▶ [Task description]: Set the records down again. Match every line exactly.

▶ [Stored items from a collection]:
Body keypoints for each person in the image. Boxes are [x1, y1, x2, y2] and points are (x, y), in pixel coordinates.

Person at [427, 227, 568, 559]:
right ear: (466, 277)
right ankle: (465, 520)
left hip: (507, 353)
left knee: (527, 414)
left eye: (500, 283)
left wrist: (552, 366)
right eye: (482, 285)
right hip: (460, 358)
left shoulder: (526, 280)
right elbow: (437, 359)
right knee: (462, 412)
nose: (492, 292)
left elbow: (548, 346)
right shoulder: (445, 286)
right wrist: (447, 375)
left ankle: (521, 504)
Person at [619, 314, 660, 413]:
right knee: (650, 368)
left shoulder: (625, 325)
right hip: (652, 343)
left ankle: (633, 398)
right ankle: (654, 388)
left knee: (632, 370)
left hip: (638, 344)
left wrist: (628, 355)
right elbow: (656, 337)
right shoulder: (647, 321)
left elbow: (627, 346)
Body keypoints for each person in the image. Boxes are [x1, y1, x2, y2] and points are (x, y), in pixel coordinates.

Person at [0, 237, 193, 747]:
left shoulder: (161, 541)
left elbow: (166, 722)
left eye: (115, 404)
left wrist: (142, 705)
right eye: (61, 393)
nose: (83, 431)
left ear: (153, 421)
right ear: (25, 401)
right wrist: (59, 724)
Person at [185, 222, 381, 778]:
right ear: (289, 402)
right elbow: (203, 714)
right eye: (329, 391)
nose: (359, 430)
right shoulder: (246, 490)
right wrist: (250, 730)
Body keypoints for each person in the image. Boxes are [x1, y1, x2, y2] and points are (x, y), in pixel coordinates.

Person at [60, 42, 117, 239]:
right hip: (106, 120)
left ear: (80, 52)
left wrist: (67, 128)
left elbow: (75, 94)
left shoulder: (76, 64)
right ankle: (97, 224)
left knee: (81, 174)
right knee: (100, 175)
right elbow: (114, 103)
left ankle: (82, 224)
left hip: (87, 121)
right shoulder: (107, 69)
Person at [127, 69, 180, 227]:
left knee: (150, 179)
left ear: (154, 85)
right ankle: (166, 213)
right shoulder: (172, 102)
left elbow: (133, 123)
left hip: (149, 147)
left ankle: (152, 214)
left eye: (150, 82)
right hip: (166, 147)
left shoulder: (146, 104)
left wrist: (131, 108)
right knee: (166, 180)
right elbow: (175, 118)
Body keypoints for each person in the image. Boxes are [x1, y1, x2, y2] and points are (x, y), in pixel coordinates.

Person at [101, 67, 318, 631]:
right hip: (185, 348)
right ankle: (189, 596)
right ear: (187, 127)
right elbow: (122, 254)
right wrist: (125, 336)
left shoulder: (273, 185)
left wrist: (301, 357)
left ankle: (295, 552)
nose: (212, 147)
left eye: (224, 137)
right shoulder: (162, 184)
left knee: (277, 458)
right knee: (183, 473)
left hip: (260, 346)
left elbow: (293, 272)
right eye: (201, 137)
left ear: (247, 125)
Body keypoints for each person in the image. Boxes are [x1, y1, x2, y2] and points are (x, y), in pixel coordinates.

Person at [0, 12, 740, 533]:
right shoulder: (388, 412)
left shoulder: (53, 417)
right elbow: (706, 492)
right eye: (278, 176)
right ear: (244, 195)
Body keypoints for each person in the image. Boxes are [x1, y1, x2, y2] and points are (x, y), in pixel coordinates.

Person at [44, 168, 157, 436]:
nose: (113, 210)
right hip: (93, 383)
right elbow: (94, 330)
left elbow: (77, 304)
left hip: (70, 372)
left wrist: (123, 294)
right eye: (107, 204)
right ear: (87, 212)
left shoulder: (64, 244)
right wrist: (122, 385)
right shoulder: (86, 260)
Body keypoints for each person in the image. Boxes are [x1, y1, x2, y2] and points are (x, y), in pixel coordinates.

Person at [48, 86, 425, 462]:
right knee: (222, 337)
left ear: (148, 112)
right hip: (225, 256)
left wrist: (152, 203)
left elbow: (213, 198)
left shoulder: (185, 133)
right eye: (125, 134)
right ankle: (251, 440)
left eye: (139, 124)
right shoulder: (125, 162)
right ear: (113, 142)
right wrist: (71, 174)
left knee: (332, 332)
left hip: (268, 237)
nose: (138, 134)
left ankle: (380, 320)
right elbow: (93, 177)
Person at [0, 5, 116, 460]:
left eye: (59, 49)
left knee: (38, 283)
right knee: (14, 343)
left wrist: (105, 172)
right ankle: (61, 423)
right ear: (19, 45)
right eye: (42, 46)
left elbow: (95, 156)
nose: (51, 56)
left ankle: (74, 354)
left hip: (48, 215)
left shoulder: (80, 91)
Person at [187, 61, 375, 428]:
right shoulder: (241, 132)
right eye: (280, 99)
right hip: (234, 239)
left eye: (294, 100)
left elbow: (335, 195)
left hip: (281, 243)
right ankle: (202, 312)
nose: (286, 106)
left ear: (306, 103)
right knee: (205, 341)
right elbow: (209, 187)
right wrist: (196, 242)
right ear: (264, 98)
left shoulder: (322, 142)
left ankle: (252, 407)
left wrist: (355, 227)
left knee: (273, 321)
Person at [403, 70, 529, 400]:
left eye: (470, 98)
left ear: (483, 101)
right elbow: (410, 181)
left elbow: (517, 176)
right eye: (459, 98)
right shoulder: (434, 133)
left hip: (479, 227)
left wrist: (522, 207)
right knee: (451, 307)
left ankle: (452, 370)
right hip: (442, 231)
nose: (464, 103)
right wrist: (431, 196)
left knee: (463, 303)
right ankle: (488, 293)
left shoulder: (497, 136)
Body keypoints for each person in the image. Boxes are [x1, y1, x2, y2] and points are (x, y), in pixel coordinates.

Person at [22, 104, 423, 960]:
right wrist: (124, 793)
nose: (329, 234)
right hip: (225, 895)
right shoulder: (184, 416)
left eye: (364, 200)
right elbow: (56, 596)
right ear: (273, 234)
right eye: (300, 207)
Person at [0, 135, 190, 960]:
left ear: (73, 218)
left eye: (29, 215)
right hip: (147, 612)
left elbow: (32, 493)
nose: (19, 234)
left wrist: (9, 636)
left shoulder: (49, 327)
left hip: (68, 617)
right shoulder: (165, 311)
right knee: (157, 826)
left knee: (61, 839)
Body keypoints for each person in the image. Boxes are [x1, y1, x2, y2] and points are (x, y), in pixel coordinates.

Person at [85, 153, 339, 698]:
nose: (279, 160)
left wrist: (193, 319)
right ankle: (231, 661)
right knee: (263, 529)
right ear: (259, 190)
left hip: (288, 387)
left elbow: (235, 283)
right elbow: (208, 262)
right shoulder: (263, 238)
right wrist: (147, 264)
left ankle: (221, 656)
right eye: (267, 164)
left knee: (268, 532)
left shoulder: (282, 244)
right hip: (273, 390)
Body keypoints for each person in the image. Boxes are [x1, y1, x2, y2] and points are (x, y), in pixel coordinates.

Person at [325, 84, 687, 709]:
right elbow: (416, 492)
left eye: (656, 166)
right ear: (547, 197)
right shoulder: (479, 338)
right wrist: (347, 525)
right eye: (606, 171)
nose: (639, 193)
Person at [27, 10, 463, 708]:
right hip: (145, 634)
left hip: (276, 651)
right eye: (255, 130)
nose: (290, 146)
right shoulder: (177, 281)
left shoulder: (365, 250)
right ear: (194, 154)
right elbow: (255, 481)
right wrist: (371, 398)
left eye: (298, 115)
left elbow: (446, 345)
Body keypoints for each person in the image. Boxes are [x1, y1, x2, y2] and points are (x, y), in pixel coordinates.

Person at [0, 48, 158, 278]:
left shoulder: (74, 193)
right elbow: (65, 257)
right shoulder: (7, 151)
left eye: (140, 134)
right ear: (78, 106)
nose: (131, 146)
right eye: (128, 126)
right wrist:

▶ [Written solution]:
Body keypoints for each person in the image. Boxes are [x1, y1, x2, y2] and points are (x, y), in pixel coordinates.

Person at [427, 227, 568, 559]:
right ear: (466, 277)
right ankle: (465, 520)
left hip: (507, 353)
left knee: (527, 414)
left eye: (500, 283)
left wrist: (552, 366)
right eye: (482, 285)
right hip: (460, 358)
left shoulder: (526, 280)
right elbow: (437, 359)
right knee: (462, 412)
nose: (492, 292)
left elbow: (548, 346)
right shoulder: (445, 286)
right wrist: (447, 375)
left ankle: (521, 504)
Person at [619, 314, 660, 413]:
right knee: (650, 368)
left shoulder: (625, 325)
right hip: (652, 343)
left ankle: (633, 398)
right ankle: (654, 388)
left knee: (632, 370)
left hip: (638, 344)
left wrist: (628, 355)
right elbow: (656, 337)
right shoulder: (647, 321)
left elbow: (627, 346)
Body keypoints for each person in the image. Boxes are [x1, y1, x2, y2] and points are (x, y), in pixel coordinates.

Person at [0, 237, 193, 747]:
left shoulder: (161, 541)
left elbow: (166, 722)
left eye: (115, 404)
left wrist: (142, 705)
right eye: (61, 393)
nose: (83, 431)
left ear: (153, 421)
right ear: (25, 401)
right wrist: (59, 724)
Person at [185, 222, 381, 778]:
right ear: (289, 402)
right elbow: (203, 714)
right eye: (329, 391)
nose: (359, 430)
right shoulder: (246, 490)
right wrist: (250, 730)
Body keypoints for each person in the image. Boxes are [x1, y1, x2, y2] and points are (x, y), in pixel coordinates.

Person at [60, 42, 117, 239]:
right hip: (106, 120)
left ear: (80, 52)
left wrist: (67, 128)
left elbow: (75, 94)
left shoulder: (76, 64)
right ankle: (97, 224)
left knee: (81, 174)
right knee: (100, 175)
right elbow: (114, 103)
left ankle: (82, 224)
left hip: (87, 121)
right shoulder: (107, 69)
Person at [127, 69, 180, 227]:
left knee: (150, 179)
left ear: (154, 85)
right ankle: (166, 213)
right shoulder: (172, 102)
left elbow: (133, 123)
left hip: (149, 147)
left ankle: (152, 214)
left eye: (150, 82)
right hip: (166, 147)
left shoulder: (146, 104)
left wrist: (131, 108)
right knee: (166, 180)
right elbow: (175, 118)
Body keypoints for each person in the image. Boxes are [x1, y1, x2, y2] and points are (x, y), in pixel coordinates.

Person at [101, 67, 318, 631]:
right hip: (185, 348)
right ankle: (189, 596)
right ear: (187, 127)
right elbow: (122, 254)
right wrist: (125, 336)
left shoulder: (273, 185)
left wrist: (301, 357)
left ankle: (295, 552)
nose: (212, 147)
left eye: (224, 137)
right shoulder: (162, 184)
left knee: (277, 458)
right knee: (183, 473)
left hip: (260, 346)
left elbow: (293, 272)
right eye: (201, 137)
left ear: (247, 125)
Body keypoints for each person in the image. Boxes are [x1, y1, x2, y2] and points are (x, y), in pixel coordinates.

Person at [0, 12, 740, 533]:
right shoulder: (388, 412)
left shoulder: (53, 417)
right elbow: (706, 492)
right eye: (278, 176)
right ear: (244, 195)
Body keypoints for each person in the image. Boxes are [x1, y1, x2, y2] and points are (x, y), in pixel coordinates.

Person at [44, 168, 157, 436]:
nose: (113, 210)
right hip: (93, 383)
right elbow: (94, 330)
left elbow: (77, 304)
left hip: (70, 372)
left wrist: (123, 294)
right eye: (107, 204)
right ear: (87, 212)
left shoulder: (64, 244)
right wrist: (122, 385)
right shoulder: (86, 260)
Body keypoints for each person in the image. Boxes are [x1, y1, x2, y2] and points are (x, y), in pixel coordinates.

Person at [48, 86, 425, 462]:
right knee: (222, 337)
left ear: (148, 112)
right hip: (225, 256)
left wrist: (152, 203)
left elbow: (213, 198)
left shoulder: (185, 133)
right eye: (125, 134)
right ankle: (251, 440)
left eye: (139, 124)
right shoulder: (125, 162)
right ear: (113, 142)
right wrist: (71, 174)
left knee: (332, 332)
left hip: (268, 237)
nose: (138, 134)
left ankle: (380, 320)
right elbow: (93, 177)
Person at [0, 5, 116, 460]:
left eye: (59, 49)
left knee: (38, 283)
right knee: (14, 343)
left wrist: (105, 172)
right ankle: (61, 423)
right ear: (19, 45)
right eye: (42, 46)
left elbow: (95, 156)
nose: (51, 56)
left ankle: (74, 354)
left hip: (48, 215)
left shoulder: (80, 91)
Person at [187, 61, 375, 428]:
right shoulder: (241, 132)
right eye: (280, 99)
right hip: (234, 239)
left eye: (294, 100)
left elbow: (335, 195)
left hip: (281, 243)
right ankle: (202, 312)
nose: (286, 106)
left ear: (306, 103)
right knee: (205, 341)
right elbow: (209, 187)
right wrist: (196, 242)
right ear: (264, 98)
left shoulder: (322, 142)
left ankle: (252, 407)
left wrist: (355, 227)
left knee: (273, 321)
Person at [403, 70, 529, 400]:
left eye: (470, 98)
left ear: (483, 101)
right elbow: (410, 181)
left elbow: (517, 176)
right eye: (459, 98)
right shoulder: (434, 133)
left hip: (479, 227)
left wrist: (522, 207)
right knee: (451, 307)
left ankle: (452, 370)
right hip: (442, 231)
nose: (464, 103)
right wrist: (431, 196)
left knee: (463, 303)
right ankle: (488, 293)
left shoulder: (497, 136)
Body keypoints for each person in the image. Boxes are [x1, y1, x2, y2] and points are (x, y), in pixel coordinates.

Person at [22, 104, 423, 960]:
right wrist: (124, 793)
nose: (329, 234)
right hip: (225, 895)
right shoulder: (184, 416)
left eye: (364, 200)
right elbow: (56, 596)
right ear: (273, 234)
right eye: (300, 207)
Person at [0, 135, 190, 960]:
left ear: (73, 218)
left eye: (29, 215)
right hip: (147, 612)
left elbow: (32, 493)
nose: (19, 234)
left wrist: (9, 636)
left shoulder: (49, 327)
left hip: (68, 617)
right shoulder: (165, 311)
right knee: (157, 826)
left knee: (61, 839)
Body keypoints for each person in the image. Boxes are [x1, y1, x2, y2] and points are (x, y), in pixel coordinates.

Person at [85, 153, 339, 698]:
nose: (279, 160)
left wrist: (193, 319)
right ankle: (231, 661)
right knee: (263, 529)
right ear: (259, 190)
left hip: (288, 387)
left elbow: (235, 283)
right elbow: (208, 262)
right shoulder: (263, 238)
right wrist: (147, 264)
left ankle: (221, 656)
right eye: (267, 164)
left knee: (268, 532)
left shoulder: (282, 244)
right hip: (273, 390)
Body keypoints for each person in the image. Boxes are [x1, y1, x2, y2] and points are (x, y), in pixel coordinates.

Person at [325, 84, 687, 709]:
right elbow: (416, 492)
left eye: (656, 166)
right ear: (547, 197)
right shoulder: (479, 338)
right wrist: (347, 525)
right eye: (606, 171)
nose: (639, 193)
Person at [27, 10, 463, 708]:
right hip: (145, 634)
left hip: (276, 651)
right eye: (255, 130)
nose: (290, 146)
right shoulder: (177, 281)
left shoulder: (365, 250)
right ear: (194, 154)
right elbow: (255, 481)
right wrist: (371, 398)
left eye: (298, 115)
left elbow: (446, 345)
Body keypoints for each person in the image. Boxes are [x1, y1, x2, y2] and points are (x, y), in pixel coordinates.

Person at [0, 48, 158, 278]:
left shoulder: (74, 193)
right elbow: (65, 257)
right shoulder: (7, 151)
left eye: (140, 134)
right ear: (78, 106)
nose: (131, 146)
right eye: (128, 126)
right wrist:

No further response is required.